EXERCISE BRIEF = Exclude the images and transcribe the entries below precisely.

THE INPUT =
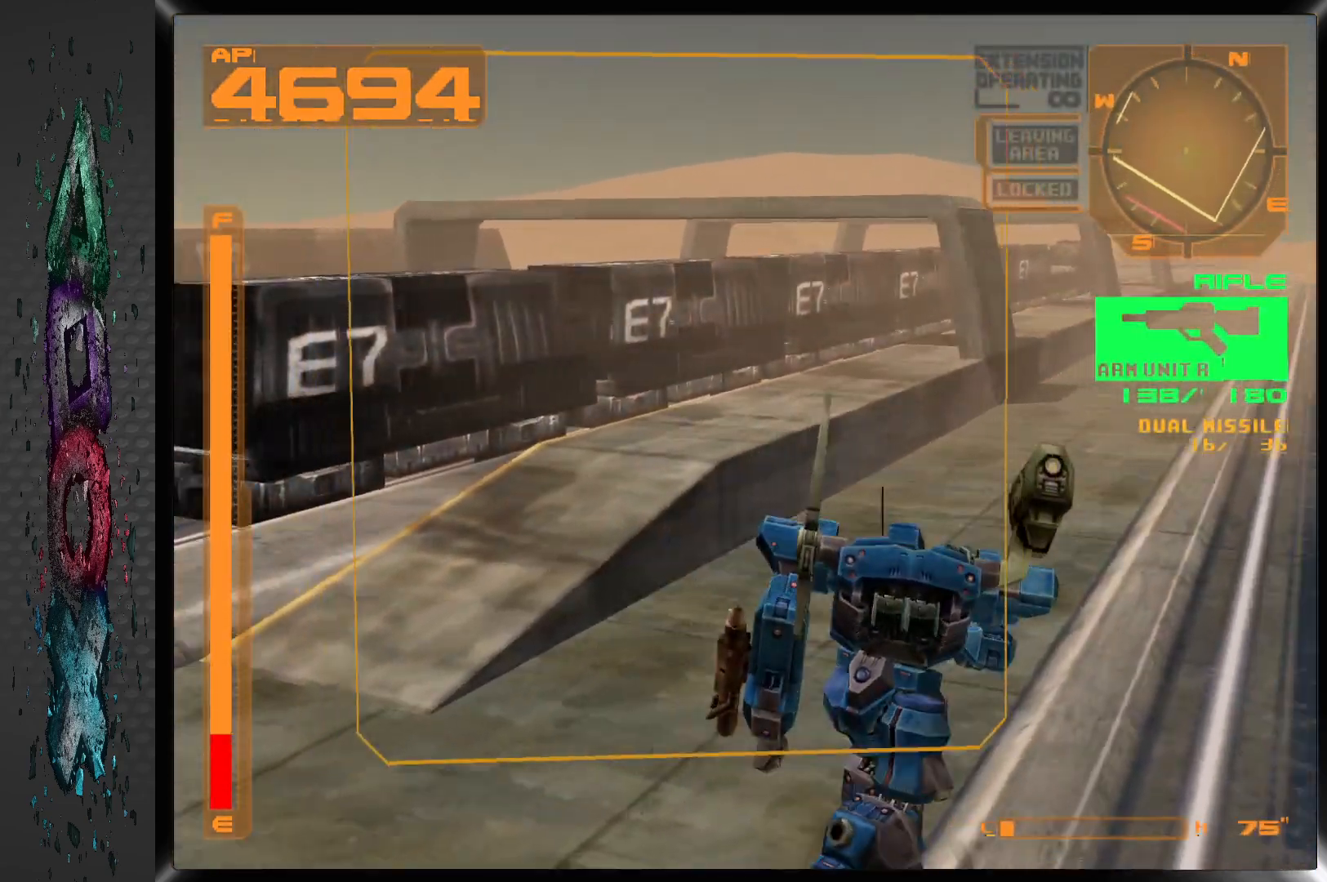
{"dt_ms": 500, "buttons": ["DPAD_LEFT"], "left_stick": "center", "right_stick": "center", "events": [[217, "R1", "up"], [250, "DPAD_LEFT", "down"], [350, "DPAD_UP", "up"]]}
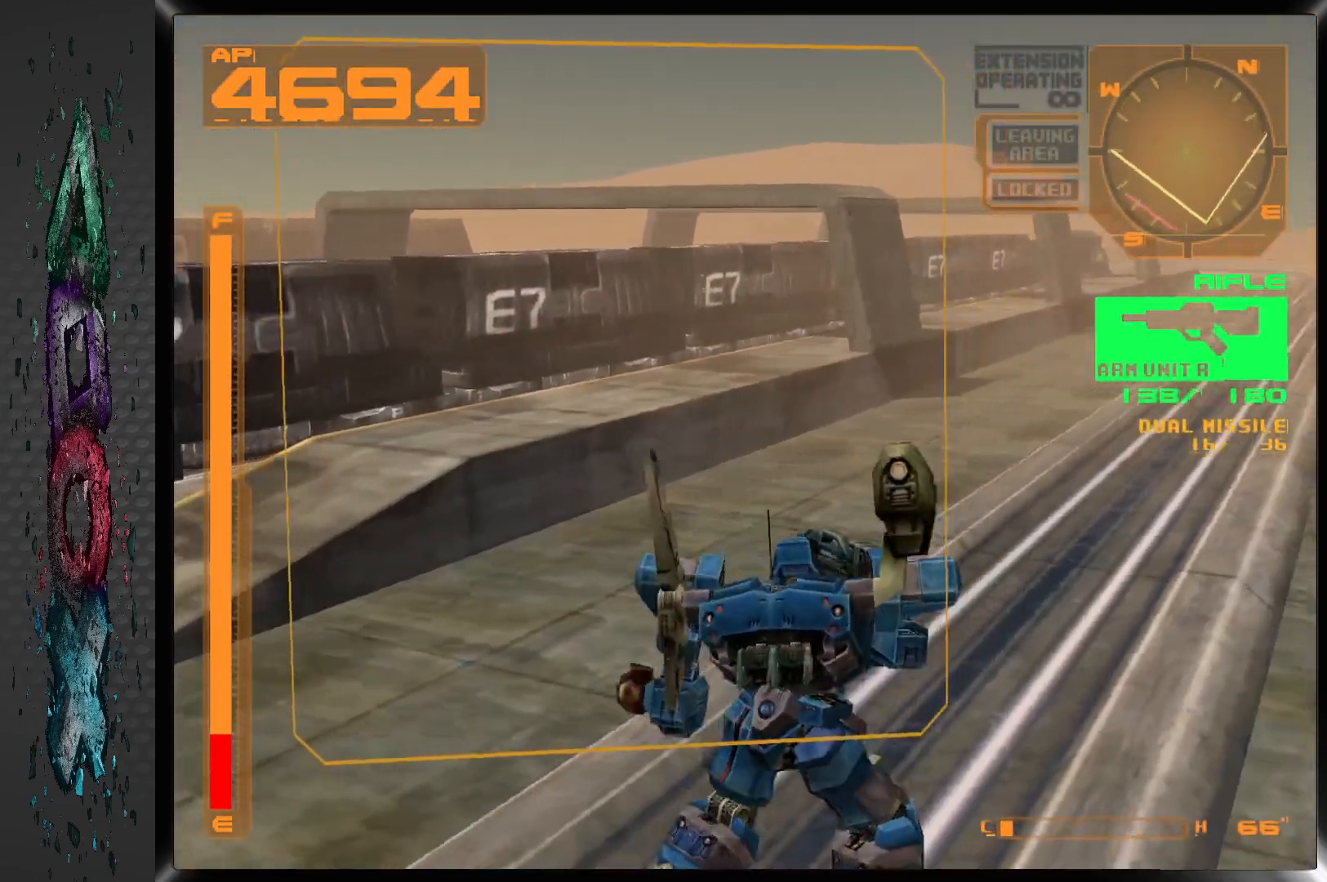
{"dt_ms": 500, "buttons": ["DPAD_LEFT"], "left_stick": "center", "right_stick": "center", "events": []}
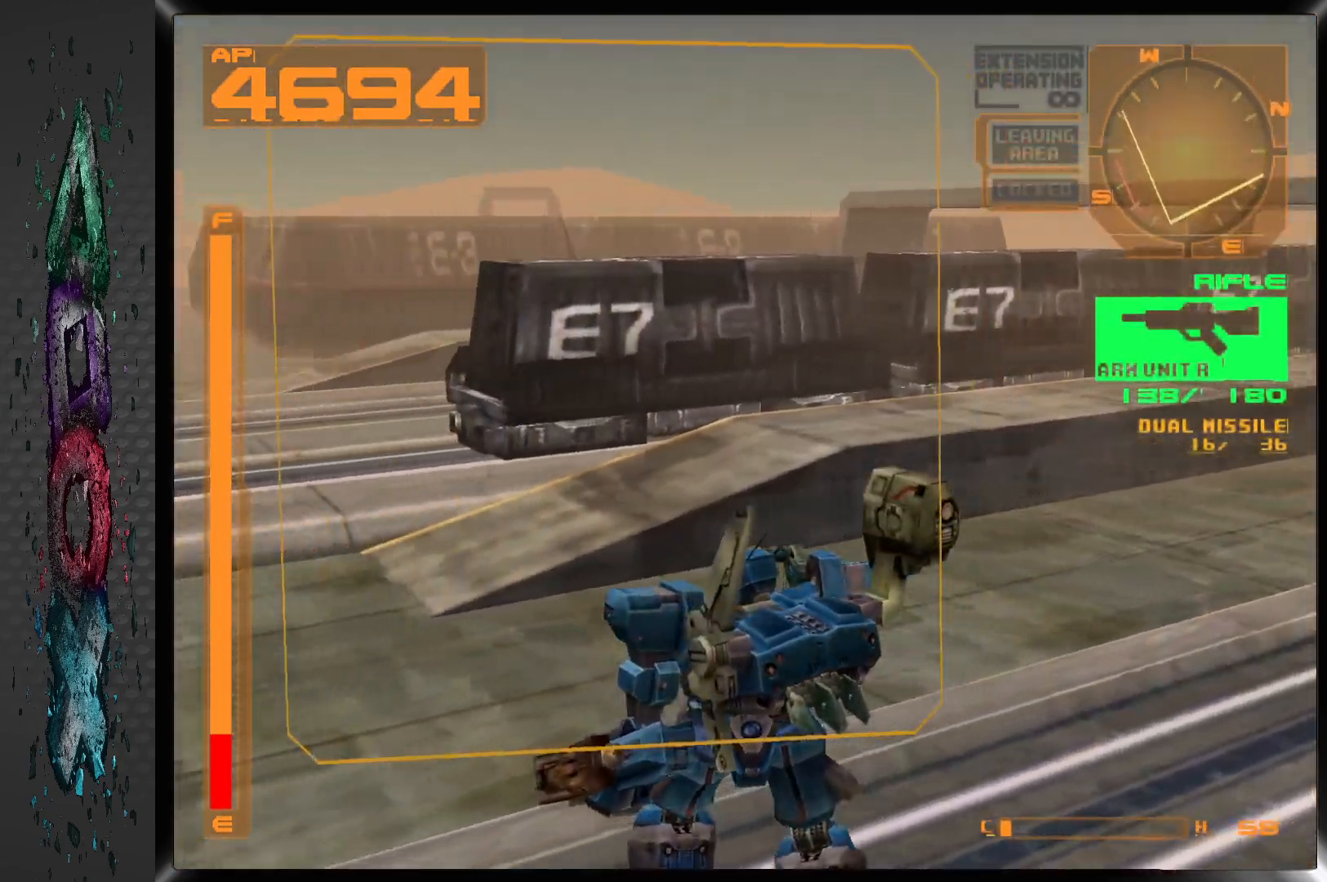
{"dt_ms": 500, "buttons": [], "left_stick": "center", "right_stick": "center", "events": [[117, "L2", "down"], [167, "DPAD_LEFT", "up"], [317, "L2", "up"]]}
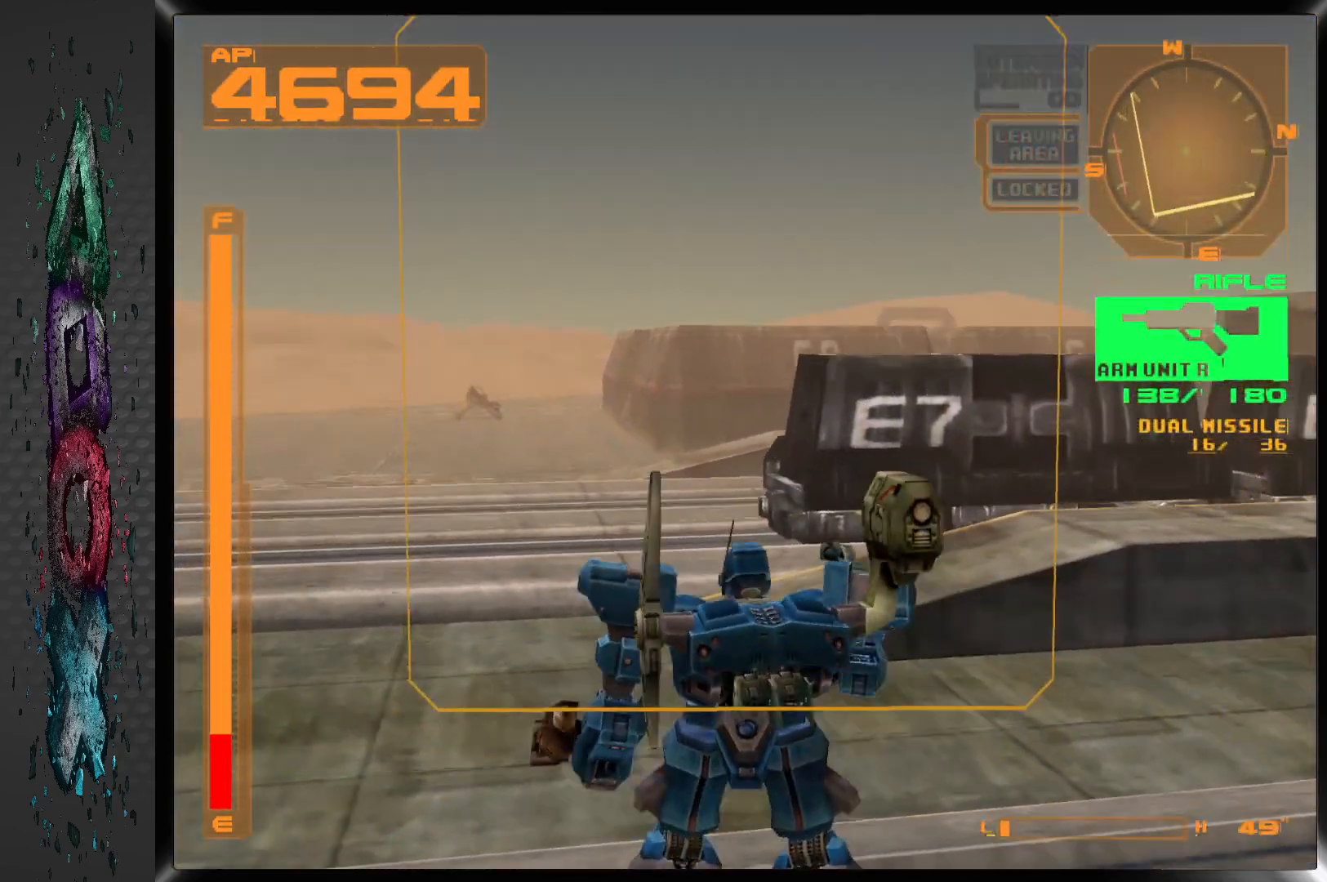
{"dt_ms": 500, "buttons": [], "left_stick": "center", "right_stick": "center", "events": []}
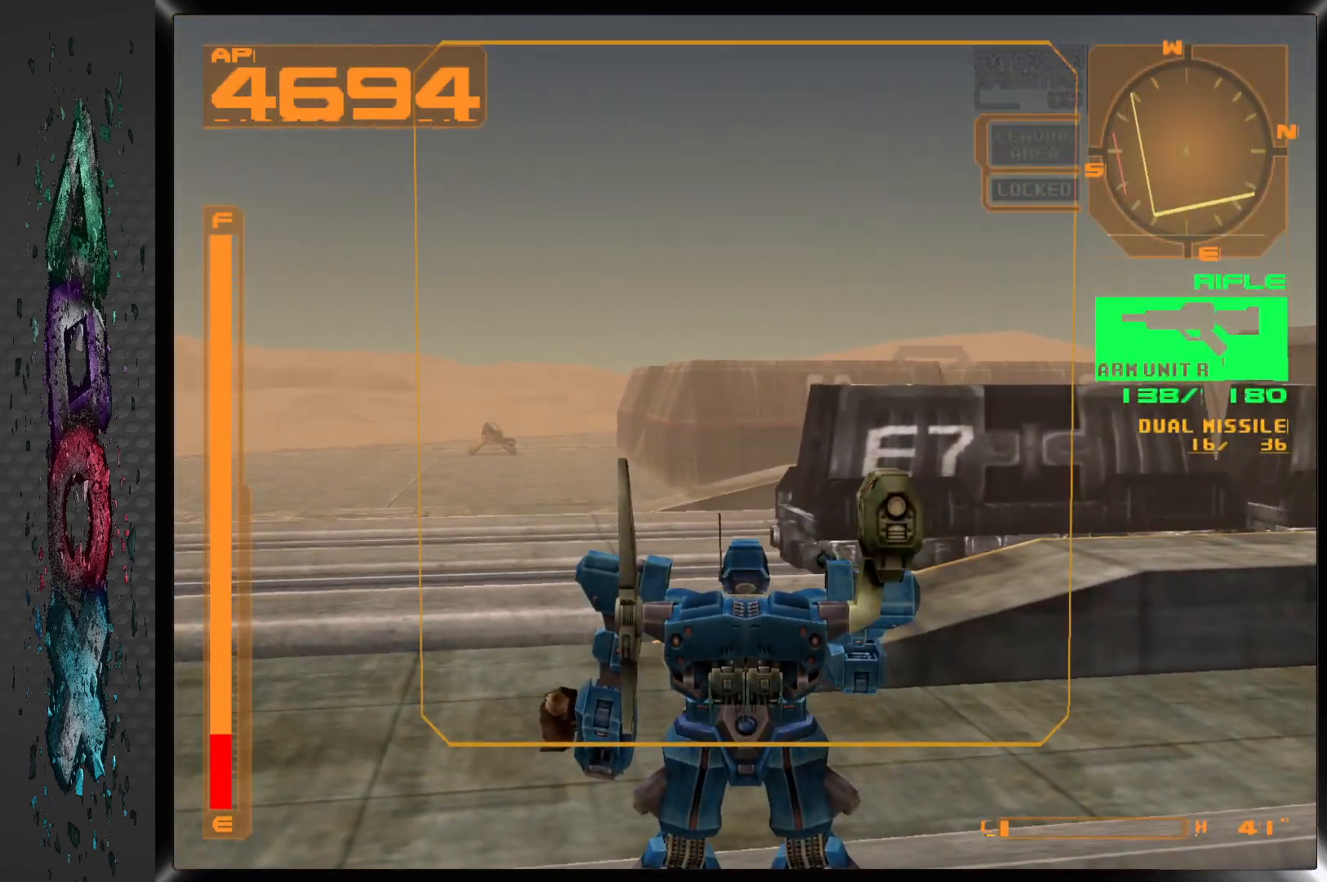
{"dt_ms": 500, "buttons": ["DPAD_UP", "DPAD_RIGHT"], "left_stick": "center", "right_stick": "center", "events": [[33, "DPAD_UP", "down"], [267, "L1", "down"], [283, "DPAD_RIGHT", "down"], [383, "L1", "up"]]}
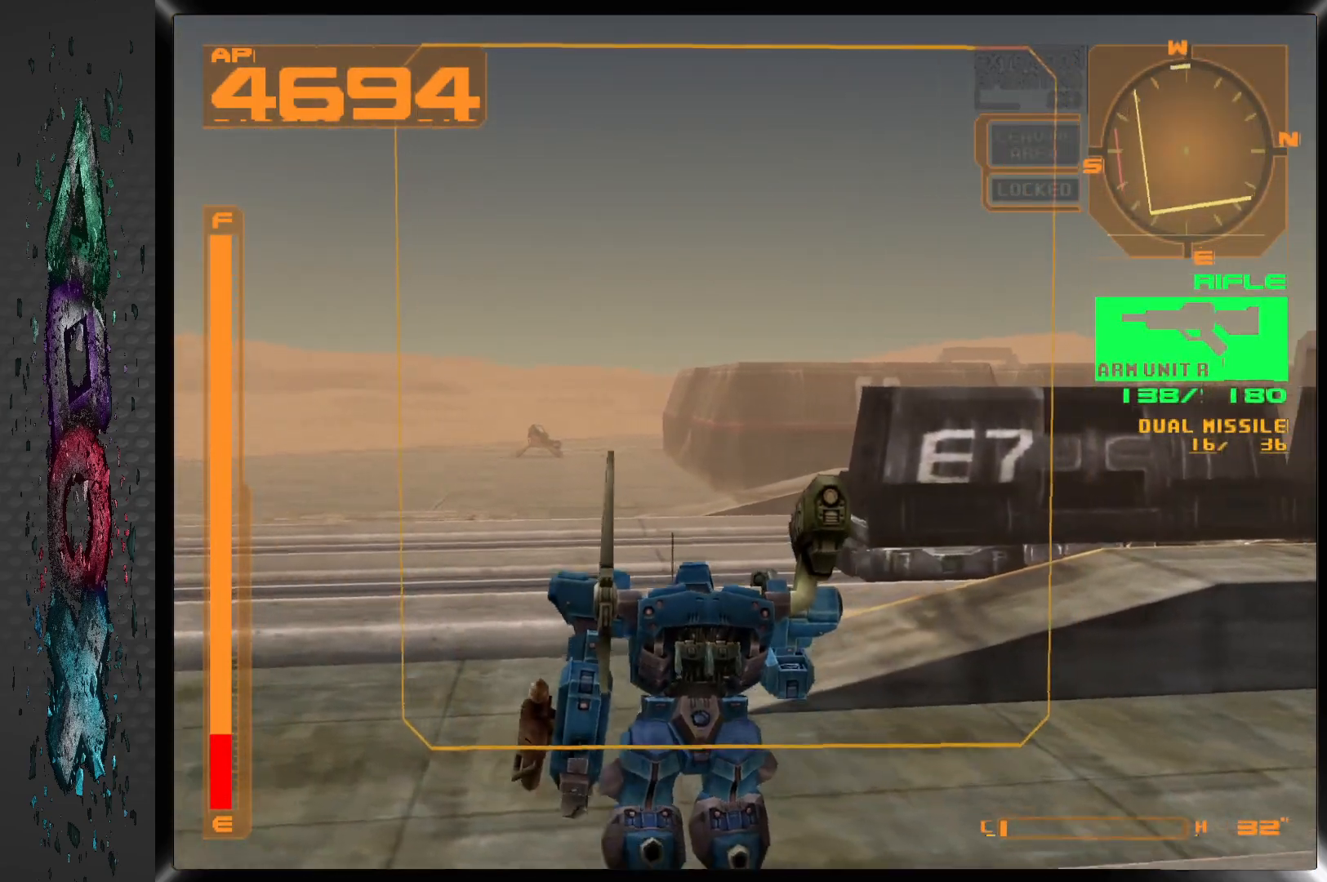
{"dt_ms": 500, "buttons": ["DPAD_RIGHT"], "left_stick": "center", "right_stick": "center", "events": [[167, "DPAD_UP", "up"]]}
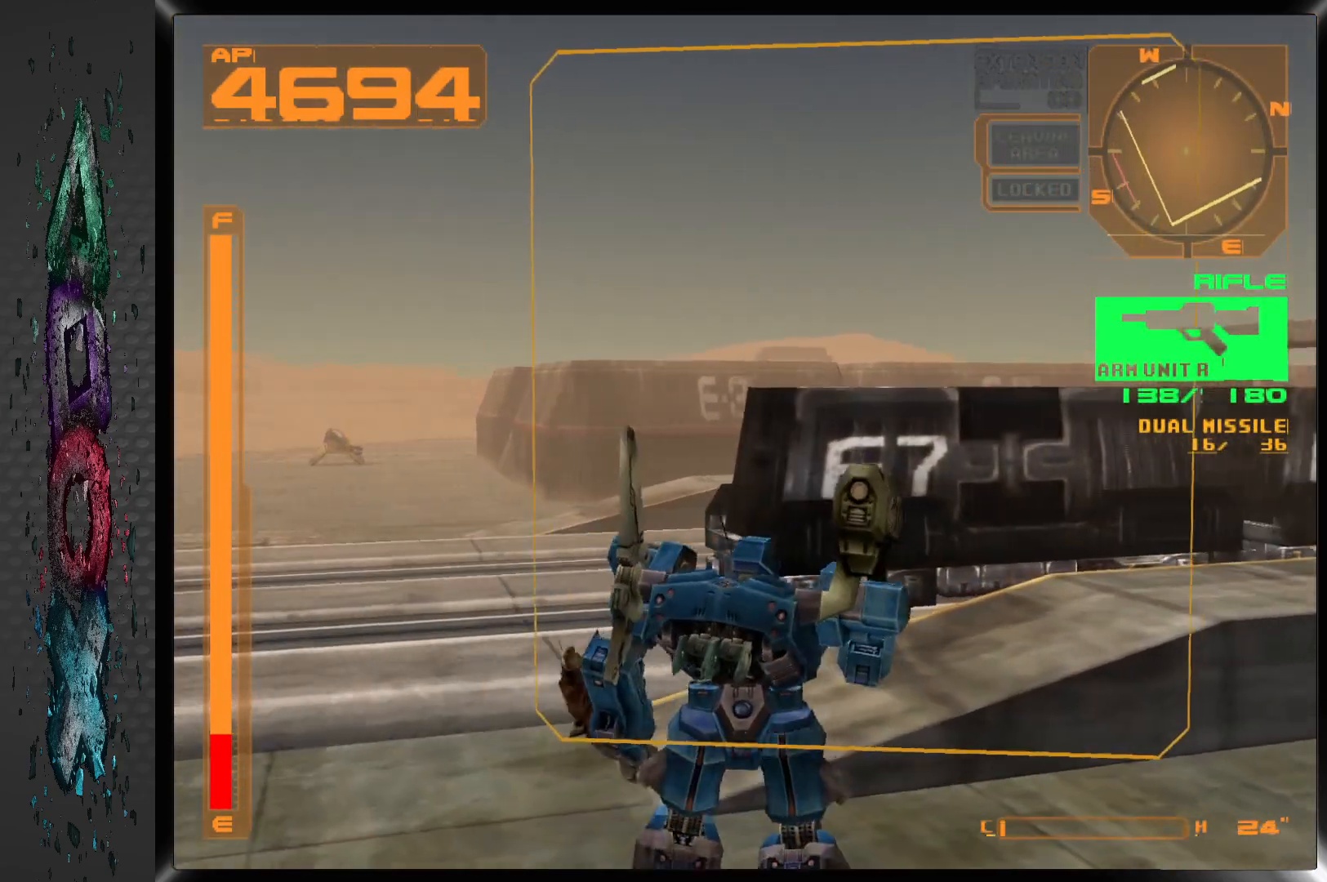
{"dt_ms": 500, "buttons": ["DPAD_RIGHT"], "left_stick": "center", "right_stick": "center", "events": []}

WRITTEN RESPONSE =
{"dt_ms": 500, "buttons": ["DPAD_LEFT"], "left_stick": "center", "right_stick": "center", "events": [[217, "R1", "up"], [250, "DPAD_LEFT", "down"], [350, "DPAD_UP", "up"]]}
{"dt_ms": 500, "buttons": ["DPAD_LEFT"], "left_stick": "center", "right_stick": "center", "events": []}
{"dt_ms": 500, "buttons": [], "left_stick": "center", "right_stick": "center", "events": [[117, "L2", "down"], [167, "DPAD_LEFT", "up"], [317, "L2", "up"]]}
{"dt_ms": 500, "buttons": [], "left_stick": "center", "right_stick": "center", "events": []}
{"dt_ms": 500, "buttons": ["DPAD_UP", "DPAD_RIGHT"], "left_stick": "center", "right_stick": "center", "events": [[33, "DPAD_UP", "down"], [267, "L1", "down"], [283, "DPAD_RIGHT", "down"], [383, "L1", "up"]]}
{"dt_ms": 500, "buttons": ["DPAD_RIGHT"], "left_stick": "center", "right_stick": "center", "events": [[167, "DPAD_UP", "up"]]}
{"dt_ms": 500, "buttons": ["DPAD_RIGHT"], "left_stick": "center", "right_stick": "center", "events": []}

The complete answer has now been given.